La Cour écarte les objections formulées par la république d'Autriche quant à l'applicabilité des directives mentionnées. Selon la Cour, la NÖPLAN est un pouvoir adjudicateur au sens de la directive correspondante, et, comme le gouvernement autrichien l'admet lui-même, le Land contrôle et finance toutes les activités dans le cadre de la construction du centre administratif. Dans ces conditions, la NÖPLAN était tenue de respecter les dispositions communautaires en matière de passation de marchés, indépendamment de l'éventuelle possibilité des opérateurs concernés d'invoquer à son égard celles de ces dispositions qui ont un effet direct. Par ailleurs, les dispositions communautaires en matière de passation des marchés publics seraient privées de leur effet utile si le comportement d'un pouvoir adjudicateur, tel que la NÖPLAN, n'était pas imputable à l'État membre concerné: la république d'Autriche peut donc être tenue pour responsable du comportement de la NÖPLAN.
Le gouvernement autrichien n'a pas contesté le bien-fondé des infractions qui lui sont reprochées. La Commission a rappelé que, dès son adhésion à l'Union européenne, le 1er janvier 1995, la république d'Autriche était tenue de respecter la réglementation communautaire, dont font partie les directives relatives à la passation de marchés publics. Or, la NÖPLAN n'a respecté ni les règles de publicité ni un certain délai minimum de réception des offres. La NÖPLAN n'a pas non plus respecté l'obligation d'information à l'égard des soumissionnaires écartés. Il n'a été tenu compte ni des critères de sélection qualitative, tels que les motifs d'exclusion, lorsqu'il s'agissait d'établir si une entreprise remplissait les conditions nécessaires pour pouvoir participer à l'appel d'offres, ni des critères d'attribution du marché. Enfin, la NÖPLAN a, au moins pour la procédure de passation relative au système centralisé de gestion du centre administratif de Sankt Pölten, enfreint également le droit communautaire: elle a fait figurer dans les documents relatifs à l'appel d'offres une spécification déterminée concernant le système d'exploitation destiné au centre de contrôle des bâtiments pour favoriser les «produits Unix».

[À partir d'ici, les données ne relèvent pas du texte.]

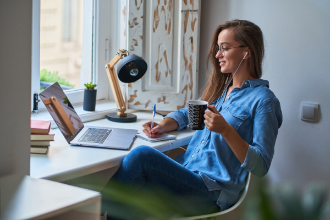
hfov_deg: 23.9
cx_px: 165
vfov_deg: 16.1
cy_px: 110
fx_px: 779
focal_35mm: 85
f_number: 1.8
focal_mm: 85
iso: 200
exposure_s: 1/160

La Commission reproche également à la république d'Autriche d'avoir enfreint ses obligations découlant du principe communautaire de libre circulation des marchandises. L'introduction de la spécification technique favorisant les «produits Unix» implique, selon la Cour, une entrave à la libre circulation des marchandises. De même, s'agissant de la préférence que les AAVB ont accordé en présence d'autres offres équivalentes, aux matériaux produits en Basse-Autriche ou aux entreprises qui y ont leur siège. Enfin, les AAVB excluaient, dès le départ et sans conditions, tous les droits que les soumissionnaires pourraient faire valoir dans le cadre d'une procédure de sélection, ce qui était contraire aux principes relatifs à la protection des soumissionnaires.